3 - Histoire du temps perdu en route

Un beau jour, le troisième type le plus content de lui du monde était bien content de lui.

"Tiens, je vais aller à la boulangerie", s'entretint-il : "j'aime manger du pain et faire plaisir à mon corps, car j'aime aussi mon corps qui est presque aussi sympa que moi. En phase avec lui, mon corps, comme avec le reste de la communauté, le reste des corps, le reste des mois d'autrui, je vais, bien, et nous allons et venons, tous bien dans l'ensemble, tous un tant soit peu en phase, enfin - et je trouve ça bien, dans le fond. Oui. J'en suis bien content. Surtout pour moi qui suis en phase avec tout ça, cela dit sans narcissisme - encore que j'y aurais droit, dans la mesure où je parle tout seul."

De l'endroit où il se trouvait, qui était grosso modo son propre domicile, il se dirigea vers plein d'extérieurs à la fois, à l'aide d'une porte un peu mitoyenne et qui était la sienne, en quelque sorte.

Il y avait du monde, un monde fou, qui faisait la queue et plus encore : "Pardon mais j'étais devant, je n'en ferais rien, vous êtes enceinte, je crois que c'est à vous."
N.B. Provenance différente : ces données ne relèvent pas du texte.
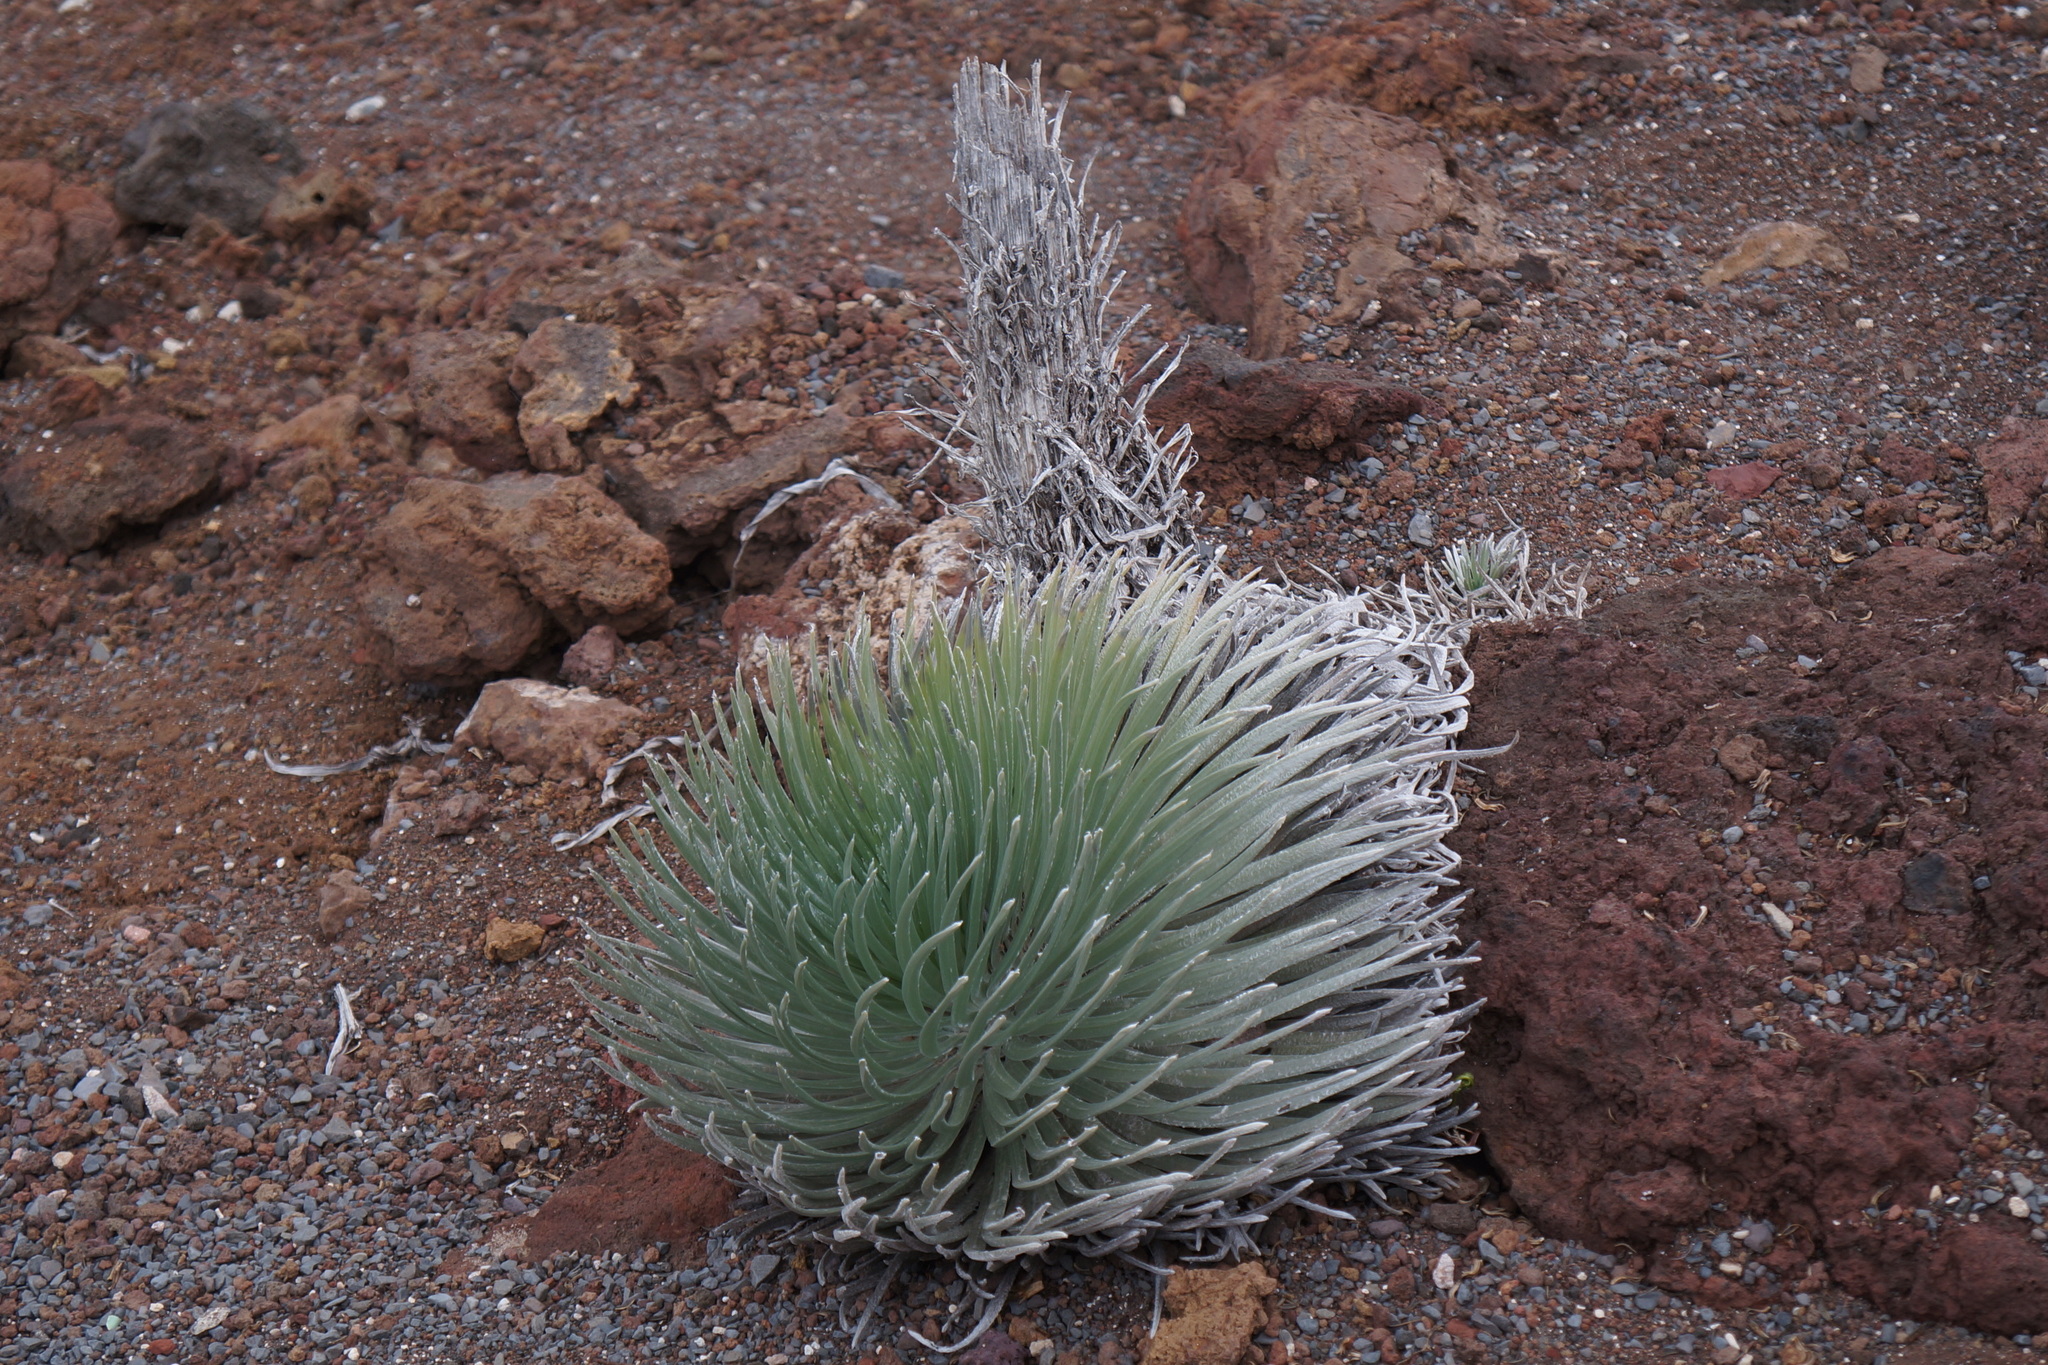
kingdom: Plantae
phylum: Tracheophyta
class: Magnoliopsida
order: Asterales
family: Asteraceae
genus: Argyroxiphium
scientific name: Argyroxiphium sandwicense
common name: Silversword
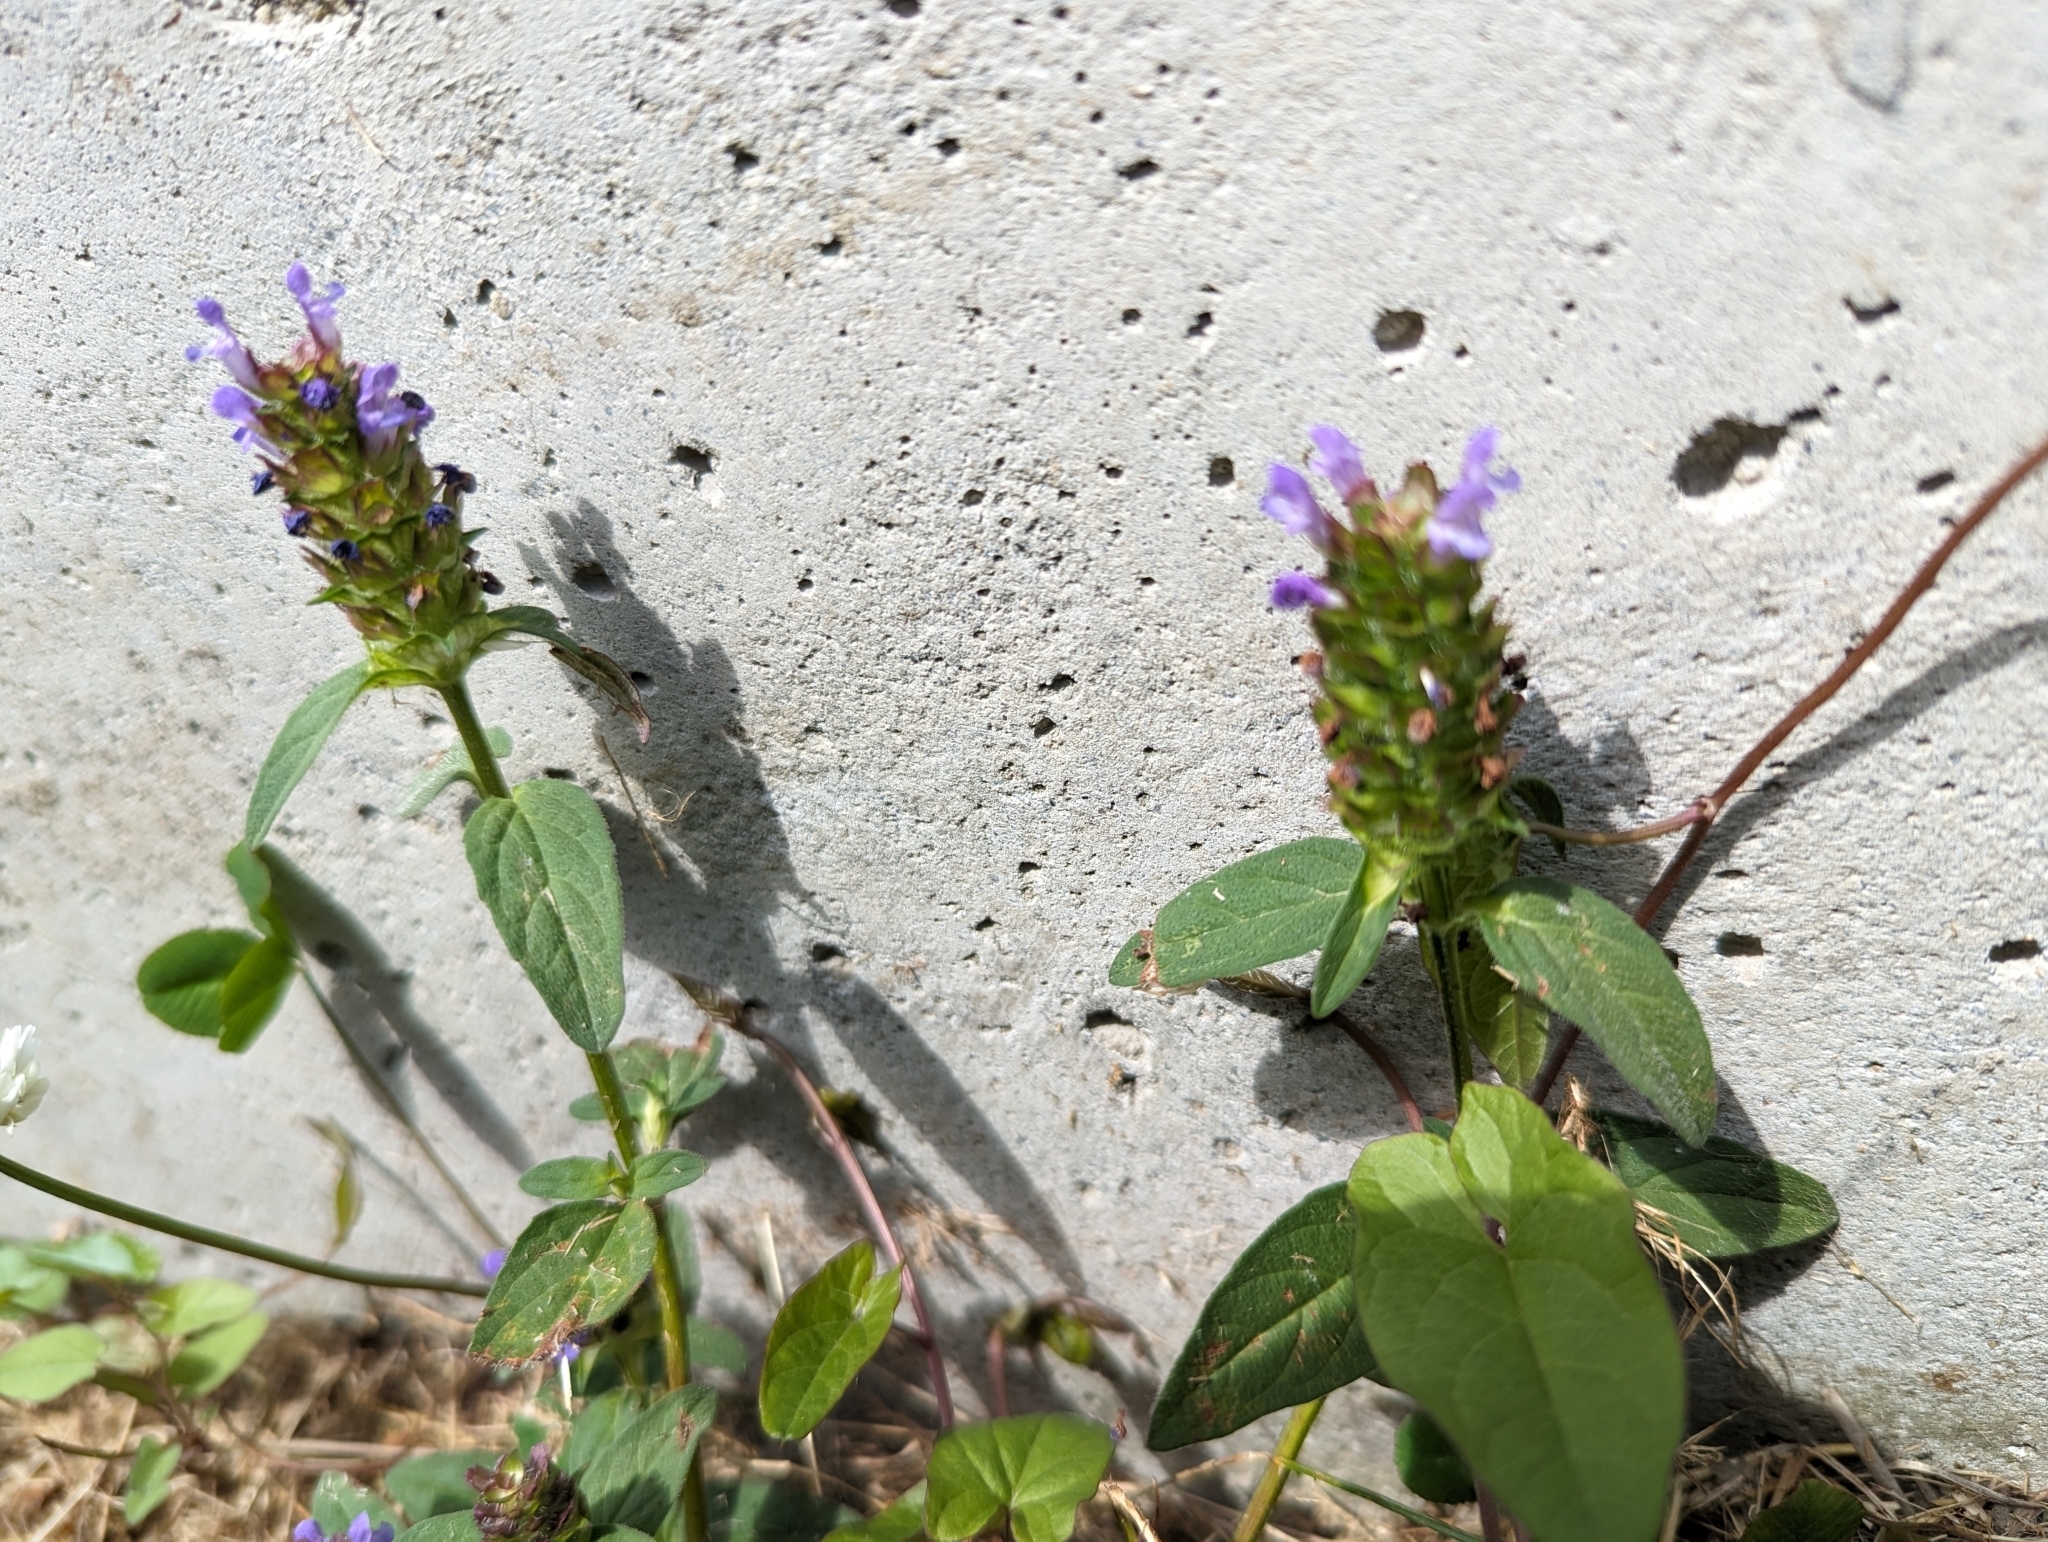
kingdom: Plantae
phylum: Tracheophyta
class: Magnoliopsida
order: Lamiales
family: Lamiaceae
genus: Prunella
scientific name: Prunella vulgaris
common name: Heal-all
Il prit le parti d'attendre patiemment son tour.

"Je serais bien content que ce soit mon tour à moi, mais voyez-vous je suis pressé, écoutez je suis enceinte, comment ça vous n'avez plus de pain, vous pourriez m'indiquer la rue machin", continuait la queue d'un monde fou.

On l'appelait joliment la clientèle, elle était là surtout les samedis quand il y avait du monde. Elle eut ses eaux dans la boutique, un conflit d'égos entre le premier et le deuxième types les plus contents d'eux du monde, cette idée-là en tout cas, entre autres, des problèmes de synchronisation et de sous-titrages, un manque de cadre, de folles aspirations, une trame un peu lâche, une indifférence profonde et la Sainte-Thérèse d'Avilla, elle eut, la foule, le coup du rebond noir et la politique de l'autruche, l'opiacé, sa cote en bourse et le nénuphar géant, et tout ce qui se passait dans le monde la traversait, sans qu'elle sache jamais ; parce qu'elle était, la queue, tout ce qui se passait dans le monde et le monde même où tout se passait.

Comme son tour ne venait pas, le troisième type le plus content de lui du monde décida de rentrer chez lui.

"Je ne comprends rien à tout ça", se dit-il, suivi d'un tas d'autres choses. Puis d'un autre tas d'autres choses, et des ainsis de suite, en veux-tu en voilà. Une certaine facette du temps s'écoula, discrète, opiniâtre. Jusqu'à ce que le type en vint à conclure : "Mais je suis bien content quand même."

Le temps reprit alors une autre forme de course dans un autre circuit - ce dont il n'était lui-même pas trop mécontent parce qu'il avait l'impression de s'être un peu perdu en route dans celle-ci.